#### Problem to work on:
Answer these questions from the court report excerpt below.
(a) On what day and date was the case decided?
(b) According to the first ratio, in what kind of appeal does the Sharia Court of Appeal lack jurisdiction?
(c) Which three justices are listed?

#### Document segment:
# # # #
ABDULLAHI DANBARUNDU KARDI v. ZAKI DANKAZA MAMMAWA

(2018)LCN/12255(CA)

In The Court of Appeal of Nigeria

On Friday, the 7th day of December, 2018

CA/S/54S/2017

 

RATIO

JURISDICTION: THE JURISDICTION OF THE SHARIA COURT OF APPEAL

“The law is settled that the Sharia Court of Appeal will not have jurisdiction to hear and entertain an appeal where the issue before it involves question of title to land simpliciter. See TUMFAJI V. MERESO (1993)1 NWLR (Pt. 239) 378 at 384; ABUJA V. BIZI (1989)5 NWLR (Pt.119) 120; GARBA V. DOGON YAROÂ (1991)1 NWLR (Pt.165)102 at 120; SALATI V. SHEHU (1986)1 NWLR (Pt.15)198 at 1199 and BAKA-JIJI & ANOR V. IBRAHIM ABARE (1999)1 NWLR (Pt.586) 243 at 521.” PER HUSSEIN MUKHTAR, J.C.A.

JURISDICTION: WHERE THE COURT LACKS JURISDICTION

“When a Court lacks jurisdiction in any matter, the entire proceedings conducted and its decision thereon no matter how expertly, sound and admirable it may otherwise be, amounts to an absolute nullity. It has no other value than vanity. See BOYI V. HASSAN (2001) 18 NWLR Pt. 744 p. 41 at 49.” PER HUSSEIN MUKHTAR, J.C.A.

 

Justices

HUSSEIN MUKHTAR Justice of The Court of Appeal of Nigeria

AMINA AUDI WAMBAI Justice of The Court of Appeal of Nigeria

FREDERICK OZIAKPONO OHO Justice of The Court of Appeal of Nigeria

Between

ABDULLAHI DANBARUNDU KARDIAppellant(s)
# # # #
#### Dataset content:
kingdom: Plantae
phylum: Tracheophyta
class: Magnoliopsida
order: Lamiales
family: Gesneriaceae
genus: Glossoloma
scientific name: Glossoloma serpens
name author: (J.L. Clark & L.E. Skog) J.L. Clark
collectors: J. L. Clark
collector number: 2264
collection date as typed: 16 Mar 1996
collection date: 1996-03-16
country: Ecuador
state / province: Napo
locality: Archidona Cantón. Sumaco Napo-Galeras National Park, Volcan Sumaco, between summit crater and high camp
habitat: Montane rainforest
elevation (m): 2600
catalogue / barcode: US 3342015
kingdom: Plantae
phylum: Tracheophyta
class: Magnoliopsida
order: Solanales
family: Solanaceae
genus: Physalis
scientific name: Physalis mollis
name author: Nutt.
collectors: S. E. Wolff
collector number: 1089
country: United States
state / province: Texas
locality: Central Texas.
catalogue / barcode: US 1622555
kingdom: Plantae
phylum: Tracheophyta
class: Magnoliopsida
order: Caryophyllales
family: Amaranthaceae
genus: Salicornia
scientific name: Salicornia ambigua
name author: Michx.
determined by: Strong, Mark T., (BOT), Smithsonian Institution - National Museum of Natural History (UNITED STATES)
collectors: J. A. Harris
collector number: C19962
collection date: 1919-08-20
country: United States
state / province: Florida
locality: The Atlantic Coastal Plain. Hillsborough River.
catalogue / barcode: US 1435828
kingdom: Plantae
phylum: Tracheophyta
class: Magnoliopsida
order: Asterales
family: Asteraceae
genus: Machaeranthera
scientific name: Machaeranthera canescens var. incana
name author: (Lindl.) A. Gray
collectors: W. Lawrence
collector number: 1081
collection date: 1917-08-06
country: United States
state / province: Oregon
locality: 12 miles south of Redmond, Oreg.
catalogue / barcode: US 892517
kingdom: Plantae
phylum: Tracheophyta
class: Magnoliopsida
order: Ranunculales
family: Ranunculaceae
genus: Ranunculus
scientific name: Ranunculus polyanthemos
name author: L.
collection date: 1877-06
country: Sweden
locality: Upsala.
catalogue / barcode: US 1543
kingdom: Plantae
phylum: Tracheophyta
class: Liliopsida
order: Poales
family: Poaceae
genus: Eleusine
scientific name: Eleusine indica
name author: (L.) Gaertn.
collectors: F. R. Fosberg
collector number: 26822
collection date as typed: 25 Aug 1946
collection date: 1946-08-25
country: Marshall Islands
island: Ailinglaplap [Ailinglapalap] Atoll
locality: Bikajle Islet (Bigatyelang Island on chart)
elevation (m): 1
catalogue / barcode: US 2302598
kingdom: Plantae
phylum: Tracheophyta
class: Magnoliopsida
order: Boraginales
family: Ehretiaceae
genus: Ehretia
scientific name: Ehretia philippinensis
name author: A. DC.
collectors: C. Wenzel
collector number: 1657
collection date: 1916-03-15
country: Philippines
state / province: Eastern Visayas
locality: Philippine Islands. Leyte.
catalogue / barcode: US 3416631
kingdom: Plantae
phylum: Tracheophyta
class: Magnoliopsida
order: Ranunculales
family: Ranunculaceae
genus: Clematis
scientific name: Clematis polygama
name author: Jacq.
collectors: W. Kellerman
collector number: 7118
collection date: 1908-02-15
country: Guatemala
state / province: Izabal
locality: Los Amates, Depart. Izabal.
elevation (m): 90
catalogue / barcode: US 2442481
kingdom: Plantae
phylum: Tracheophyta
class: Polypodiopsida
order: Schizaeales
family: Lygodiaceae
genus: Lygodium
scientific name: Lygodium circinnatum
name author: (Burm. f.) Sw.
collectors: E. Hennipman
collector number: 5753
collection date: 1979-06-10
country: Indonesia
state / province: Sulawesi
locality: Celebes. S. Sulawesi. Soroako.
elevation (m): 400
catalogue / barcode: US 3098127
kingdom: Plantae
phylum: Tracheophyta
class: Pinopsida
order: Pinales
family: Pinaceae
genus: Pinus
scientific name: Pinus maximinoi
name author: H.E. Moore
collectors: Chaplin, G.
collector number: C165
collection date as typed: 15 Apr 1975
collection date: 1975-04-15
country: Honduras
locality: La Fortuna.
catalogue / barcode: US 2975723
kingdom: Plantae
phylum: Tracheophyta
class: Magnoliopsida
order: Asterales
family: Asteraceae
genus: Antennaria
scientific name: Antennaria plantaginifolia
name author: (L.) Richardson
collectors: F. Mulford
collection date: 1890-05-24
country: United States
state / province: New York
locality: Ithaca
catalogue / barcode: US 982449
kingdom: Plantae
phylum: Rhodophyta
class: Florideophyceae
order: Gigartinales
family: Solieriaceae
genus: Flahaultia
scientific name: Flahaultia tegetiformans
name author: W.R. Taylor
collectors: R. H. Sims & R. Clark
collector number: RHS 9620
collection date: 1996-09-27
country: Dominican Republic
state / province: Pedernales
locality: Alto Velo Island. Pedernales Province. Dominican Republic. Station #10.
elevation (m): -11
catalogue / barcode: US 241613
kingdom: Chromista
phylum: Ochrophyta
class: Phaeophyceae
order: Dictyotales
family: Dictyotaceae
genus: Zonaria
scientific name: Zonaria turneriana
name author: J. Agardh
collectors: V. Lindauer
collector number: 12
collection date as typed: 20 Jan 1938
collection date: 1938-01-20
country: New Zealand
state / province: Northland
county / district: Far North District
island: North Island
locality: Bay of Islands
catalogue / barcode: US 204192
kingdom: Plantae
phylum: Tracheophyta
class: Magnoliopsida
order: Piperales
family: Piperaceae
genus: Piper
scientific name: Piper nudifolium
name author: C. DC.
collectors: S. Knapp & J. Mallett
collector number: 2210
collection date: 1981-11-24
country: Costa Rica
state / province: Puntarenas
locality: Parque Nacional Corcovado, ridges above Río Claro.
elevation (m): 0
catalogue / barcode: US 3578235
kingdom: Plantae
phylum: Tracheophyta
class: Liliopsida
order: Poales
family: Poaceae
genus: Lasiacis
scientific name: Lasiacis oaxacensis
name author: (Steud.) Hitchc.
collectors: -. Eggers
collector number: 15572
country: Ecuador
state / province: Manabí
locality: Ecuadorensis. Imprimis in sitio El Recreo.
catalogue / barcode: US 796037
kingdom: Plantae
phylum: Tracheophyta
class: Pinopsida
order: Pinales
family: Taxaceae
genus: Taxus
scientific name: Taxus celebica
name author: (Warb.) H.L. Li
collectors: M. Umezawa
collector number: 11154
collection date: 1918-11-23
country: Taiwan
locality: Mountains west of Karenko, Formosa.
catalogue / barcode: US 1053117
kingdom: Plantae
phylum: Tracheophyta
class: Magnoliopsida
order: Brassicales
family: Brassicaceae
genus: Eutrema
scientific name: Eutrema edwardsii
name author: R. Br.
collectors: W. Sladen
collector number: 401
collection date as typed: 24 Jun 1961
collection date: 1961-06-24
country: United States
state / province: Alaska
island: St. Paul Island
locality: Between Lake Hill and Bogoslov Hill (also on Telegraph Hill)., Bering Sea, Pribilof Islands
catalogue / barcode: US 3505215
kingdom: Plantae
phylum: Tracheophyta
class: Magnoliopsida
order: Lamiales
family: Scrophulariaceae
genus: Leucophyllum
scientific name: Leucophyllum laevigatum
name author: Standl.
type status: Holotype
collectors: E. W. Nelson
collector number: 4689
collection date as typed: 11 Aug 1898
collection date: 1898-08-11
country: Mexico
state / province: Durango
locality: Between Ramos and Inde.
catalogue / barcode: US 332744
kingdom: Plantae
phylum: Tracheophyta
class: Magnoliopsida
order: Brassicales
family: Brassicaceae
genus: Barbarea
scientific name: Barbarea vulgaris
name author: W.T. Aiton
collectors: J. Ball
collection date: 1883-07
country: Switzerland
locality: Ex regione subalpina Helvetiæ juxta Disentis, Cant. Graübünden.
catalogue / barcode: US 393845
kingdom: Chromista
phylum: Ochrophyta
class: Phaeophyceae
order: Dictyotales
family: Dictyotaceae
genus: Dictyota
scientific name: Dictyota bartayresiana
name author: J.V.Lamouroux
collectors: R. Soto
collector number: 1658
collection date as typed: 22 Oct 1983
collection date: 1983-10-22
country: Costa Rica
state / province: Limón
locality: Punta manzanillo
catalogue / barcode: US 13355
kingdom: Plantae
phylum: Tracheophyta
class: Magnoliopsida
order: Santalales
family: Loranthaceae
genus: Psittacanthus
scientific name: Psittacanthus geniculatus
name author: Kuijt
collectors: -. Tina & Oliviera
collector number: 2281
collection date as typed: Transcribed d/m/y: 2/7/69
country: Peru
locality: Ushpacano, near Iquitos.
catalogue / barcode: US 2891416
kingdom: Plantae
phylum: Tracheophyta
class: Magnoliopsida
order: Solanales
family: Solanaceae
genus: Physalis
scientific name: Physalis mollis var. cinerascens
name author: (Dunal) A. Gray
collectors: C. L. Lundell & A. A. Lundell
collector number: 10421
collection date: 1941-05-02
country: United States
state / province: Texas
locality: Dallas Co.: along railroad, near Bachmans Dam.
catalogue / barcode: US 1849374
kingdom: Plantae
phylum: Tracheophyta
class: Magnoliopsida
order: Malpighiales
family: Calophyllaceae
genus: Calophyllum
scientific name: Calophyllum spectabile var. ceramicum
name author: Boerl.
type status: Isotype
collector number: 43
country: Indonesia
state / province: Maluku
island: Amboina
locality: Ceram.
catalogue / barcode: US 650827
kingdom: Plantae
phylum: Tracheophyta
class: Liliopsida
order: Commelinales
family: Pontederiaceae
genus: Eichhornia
# # # #
#### Task solution:
(a) Friday, the 7th day of December, 2018.
(b) An appeal where the issue before it involves a question of title to land simpliciter.
(c) Hussein Mukhtar, Amina Audi Wambai and Frederick Oziakpono Oho.